Portugal and Portuguy

We’re here in Cascais (“Cash-Cash”), Portugal, about 30 minutes from Lisbon. So far so good. We found a park with wandering peacocks and kennels of white rabbits. The bbf is excited because Culture Club is playing in the Irish bar where we internet. Portuguese beach kids are way cute – confirming that the English parents did, in fact, kidnap Madeleine. The policia just needed an outsider’s perspective to solve that one.

Thong bikinis – still popular.

Smoking – not as popular.

Speedos – only popular if they’re bulging.

Let me stop and clarify for a second that all my friends hate me because I’m here. So I don’t want to show off about the pristine beaches and the bunny rabbits and the citadels and such. Maybe I should just chronicle the bad stuff. Like I’m pretty sure I saw some poodle shit on the cobbled street earlier. Right before I bought ripe cherries from a street vendor and had my picture taken on a castle wall. And I got a grain of sand in my eye while I was tanning. So it’s not all roses here. But they do climb the walls of my apartment.

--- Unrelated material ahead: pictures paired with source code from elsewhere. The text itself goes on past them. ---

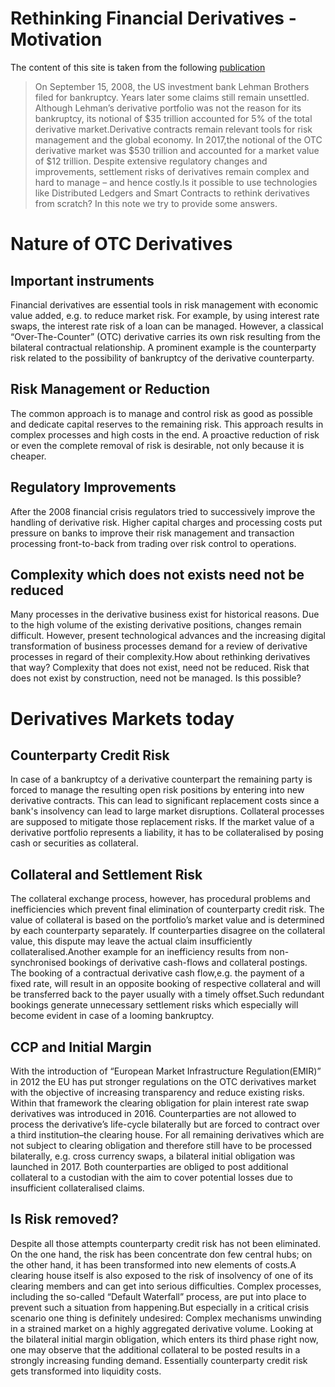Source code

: # Rethinking Financial Derivatives - Motivation

The content of this site is taken from the
following [publication](https://papers.ssrn.com/sol3/papers.cfm?abstract_id=3249430)


> On September 15, 2008, the US investment bank Lehman Brothers filed for bankruptcy. Years later some claims still
> remain unsettled. Although Lehman’s derivative portfolio was not the reason for its bankruptcy, its notional of $35
> trillion accounted for 5% of the total derivative market.Derivative contracts remain relevant tools for risk management
> and the global economy. In 2017,the notional of the OTC derivative market was $530 trillion and accounted for a market
> value of $12 trillion. Despite extensive regulatory changes and improvements, settlement risks of derivatives remain
> complex and hard to manage – and hence costly.Is it possible to use technologies like Distributed Ledgers and Smart
> Contracts to rethink derivatives from scratch? In this note we try to provide some answers.

# Nature of OTC Derivatives

## Important instruments

Financial derivatives are essential tools in risk management with economic value added, e.g. to reduce market risk. For
example, by using interest rate swaps, the interest rate risk of a loan can be managed. However, a classical
“Over-The-Counter”  (OTC)  derivative carries its own risk resulting from the bilateral contractual relationship. A
prominent example is the counterparty risk related to the possibility of bankruptcy of the derivative counterparty.

## Risk Management or Reduction

The common approach is to manage and control risk as good as possible and dedicate capital reserves to the remaining
risk. This approach results in complex processes and high costs in the end. A proactive reduction of risk or even the
complete removal of risk is desirable, not only because it is cheaper.

## Regulatory Improvements

After the 2008 financial crisis regulators tried to successively improve the handling of derivative risk. Higher capital
charges and processing costs put pressure on banks to improve their risk management and transaction processing
front-to-back from trading over risk control to operations.

## Complexity which does not exists need not be reduced

Many processes in the derivative business exist for historical reasons. Due to the high volume of the existing
derivative positions, changes remain difficult. However, present technological advances and the increasing digital
transformation of business processes demand for a review of derivative processes in regard of their complexity.How about
rethinking derivatives that way? Complexity that does not exist, need not be reduced. Risk that does not exist by
construction, need not be managed. Is this possible?

# Derivatives Markets today

## Counterparty Credit Risk

In case of a bankruptcy of a derivative counterpart the remaining party is forced to manage the resulting open risk
positions by entering into new derivative contracts. This can lead to significant replacement costs since a bank's
insolvency can lead to large market disruptions. Collateral processes are supposed to mitigate those replacement risks.
If the market value of a derivative portfolio represents a liability, it has to be collateralised by posing cash or
securities as collateral.

## Collateral and Settlement Risk

The collateral exchange process, however, has procedural problems and inefficiencies which prevent final elimination of
counterparty credit risk. The value of collateral is based on the portfolio’s market value and is determined by each
counterparty separately. If counterparties disagree on the collateral value, this dispute may leave the actual claim
insufficiently collateralised.Another example for an inefficiency results from non-synchronised bookings of derivative
cash-flows and collateral postings. The booking of a contractual derivative cash flow,e.g. the payment of a fixed rate,
will result in an opposite booking of respective collateral and will be transferred back to the payer usually with a
timely offset.Such redundant bookings generate unnecessary settlement risks which especially will become evident in case
of a looming bankruptcy.

## CCP and Initial Margin

With the introduction of “European Market Infrastructure Regulation(EMIR)” in 2012 the EU has put stronger regulations
on the OTC derivatives market with the objective of increasing transparency and reduce existing risks. Within that
framework the clearing obligation for plain interest rate swap derivatives was introduced in 2016. Counterparties are
not allowed to process the derivative’s life-cycle bilaterally but are forced to contract over a third institution–the
clearing house. For all remaining derivatives which are not subject to clearing obligation and therefore still have to
be processed bilaterally, e.g. cross currency swaps, a bilateral initial obligation was launched in 2017. Both
counterparties are obliged to post additional collateral to a custodian with the aim to cover potential losses due to
insufficient collateralised claims.

## Is Risk removed?

Despite all those attempts counterparty credit risk has not been eliminated. On the one hand, the risk has been
concentrate don few central hubs; on the other hand, it has been transformed into new elements of costs.A clearing house
itself is also exposed to the risk of insolvency of one of its clearing members and can get into serious difficulties.
Complex processes, including the so-called “Default Waterfall” process, are put into place to prevent such a situation
from happening.But especially in a critical crisis scenario one thing is definitely undesired:  Complex mechanisms
unwinding in a strained market on a highly aggregated derivative volume. Looking at the bilateral initial margin
obligation, which enters its third phase right now, one may observe that the additional collateral to be posted results
in a strongly increasing funding demand. Essentially counterparty credit risk gets
transformed into liquidity costs.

I’m sure we’ll eventually have a day of bad weather or at least some GI problems. But for now, we like the local beer, we like the green wine, we like the Right Said Fred video playing on the pub TV (local beer helps), we like that no one has tried to sell us heroin yet, and we like watching the teenagers making out in the ocean. It’s like they’ve never kissed anyone before – it’s beautiful.

But we wish we could share our trip with everyone. So if you want to give me your mailing address, I’ll send you a postcard. I won’t even charge you like this guy. And I promise to write you something insensible, maybe in broken Portuguese. Quick, get your postcard while you can. This place will only exist while I’m here. It’s called global solipsism, and it only works for me.

I am seriously about to scratch off my big toe

Which came first – the New Yorker article or the bee sting? And if bees are so extinct, why is there one embedded in my foot? I wasn’t even trying.